Летом 1942 года нашу часть перебросили на юг, сказали: «Нельзя пустить врага на Кавказ!». Строить укрытие в местной каменистой почве - то ещё занятие. Шестнадцать дней мы отбивали атаки противника. Когда от полка осталось чуть больше роты, нас отвели в тыл. БрЕдя по пыльной дороге, мы встретили пополнение. Бойцы шли большим шагом, улыбались. Я радовался тому, что они были полны решимости драться с врагом. Это было видно по их глазам, вот только они ещё не знали, что их ждёт.
Спрос
Бои шли с переменным успехом. Утром мы выбьем немцев из деревни, а в полдень - они нас. Закрепились на окраине одной из таких деревушек. Решили, что не отдадим её врагу! Ближе к вечеру пришёл приказ: «Уничтожить группу гитлеровцев в логу!». Сколько там противника? Неизвестно! Было принято решение провести разведку силами двух взводов. Окружили лог, как смогли, лежим, ждём, кто начнёт первым. Вдруг я вижу мальчишку лет тринадцати, идёт в сторону немцев, за спиной что-то прячет.
- Стой! Ты куда? – остановил я паренька, - что в руках?
- Туда, - мальчик указал подбородком в сторону лога.
- Зачем?
- Дело у меня к ним есть!
- Какое дело? Руки покажи!
Паренёк нехотя показал руки. В каждой было по «лимонке».
- Серьёзное у тебя дело, раз так вооружился! Отдай! - скомандовал я.
Осмотрев гранаты, я убедился, что они настоящие, боевые.

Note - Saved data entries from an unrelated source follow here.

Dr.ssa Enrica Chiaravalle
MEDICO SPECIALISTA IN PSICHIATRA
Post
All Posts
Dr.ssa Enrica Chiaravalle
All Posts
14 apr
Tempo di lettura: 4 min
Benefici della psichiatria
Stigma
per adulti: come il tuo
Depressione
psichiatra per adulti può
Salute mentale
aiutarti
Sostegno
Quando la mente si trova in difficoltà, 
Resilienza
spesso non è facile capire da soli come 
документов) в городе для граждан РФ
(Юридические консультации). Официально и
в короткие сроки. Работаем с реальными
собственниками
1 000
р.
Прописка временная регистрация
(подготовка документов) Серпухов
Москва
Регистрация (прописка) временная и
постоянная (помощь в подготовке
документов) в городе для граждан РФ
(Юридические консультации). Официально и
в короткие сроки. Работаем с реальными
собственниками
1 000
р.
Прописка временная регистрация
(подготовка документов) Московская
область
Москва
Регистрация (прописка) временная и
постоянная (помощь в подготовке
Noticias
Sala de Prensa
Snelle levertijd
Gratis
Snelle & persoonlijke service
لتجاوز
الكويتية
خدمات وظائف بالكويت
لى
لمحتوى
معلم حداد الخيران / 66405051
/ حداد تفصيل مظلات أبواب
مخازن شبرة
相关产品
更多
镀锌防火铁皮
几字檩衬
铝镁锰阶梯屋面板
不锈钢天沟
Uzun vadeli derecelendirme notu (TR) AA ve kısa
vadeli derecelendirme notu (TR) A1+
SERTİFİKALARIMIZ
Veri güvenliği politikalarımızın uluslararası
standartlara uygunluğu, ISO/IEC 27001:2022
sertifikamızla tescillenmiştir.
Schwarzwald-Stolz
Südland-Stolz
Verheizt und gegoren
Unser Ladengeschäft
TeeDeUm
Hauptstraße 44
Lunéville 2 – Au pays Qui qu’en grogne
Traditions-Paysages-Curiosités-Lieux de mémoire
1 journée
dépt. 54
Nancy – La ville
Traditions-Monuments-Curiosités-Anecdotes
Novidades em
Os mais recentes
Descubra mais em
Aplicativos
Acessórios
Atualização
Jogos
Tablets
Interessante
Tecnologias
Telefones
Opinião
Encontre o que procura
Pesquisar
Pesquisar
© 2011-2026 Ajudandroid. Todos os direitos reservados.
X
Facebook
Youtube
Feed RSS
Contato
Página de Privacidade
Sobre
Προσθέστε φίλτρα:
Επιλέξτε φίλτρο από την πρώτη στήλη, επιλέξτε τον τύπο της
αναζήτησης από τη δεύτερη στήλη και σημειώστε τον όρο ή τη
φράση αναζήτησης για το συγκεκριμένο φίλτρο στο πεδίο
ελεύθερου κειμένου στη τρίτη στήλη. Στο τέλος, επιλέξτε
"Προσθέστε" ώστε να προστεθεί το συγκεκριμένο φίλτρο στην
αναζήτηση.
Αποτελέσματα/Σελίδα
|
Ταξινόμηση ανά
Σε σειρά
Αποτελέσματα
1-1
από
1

- Я за тебя их передам. Обещаю. Иди домой, - прогнал я вежливо мальчика.
В ожидании толку не было, мы решили продвигаться вперёд, тем более скоро стемнеет. Возле родника я остановился, мне показалось, что в кустах кто-то есть, и это не наши бойцы. Сделав знак рукой своим товарищам, я несколько раз выстрелил из винтовки в кусты. На тропинку вывались два немецких солдата, по нам тоже открыли огонь. Вода в ручье из родника окрасилась в красный цвет. Не желая вступать в бой, отстреливаясь, противник направился к пологому спуску в лог, мы следом. Может быть, всё ограничилось бы тем, что мы бы просто прогнали врага, но многие увидели, что в сторону немецких солдат бежит тот самый мальчик. Фрицы стали в него стрелять, покатившись кубарем, он оказался в самой гуще немецких солдат. Раздались два взрыва. Приказа начать атаку не было, всё произошло само собой. С дикими криками бойцы кинулись на противника. Рёв стоял такой, что закладывало уши! Несколько немецких солдат свернули к болоту, мы прекратили преследование, надеясь, что они сгинут в чёрной жиже.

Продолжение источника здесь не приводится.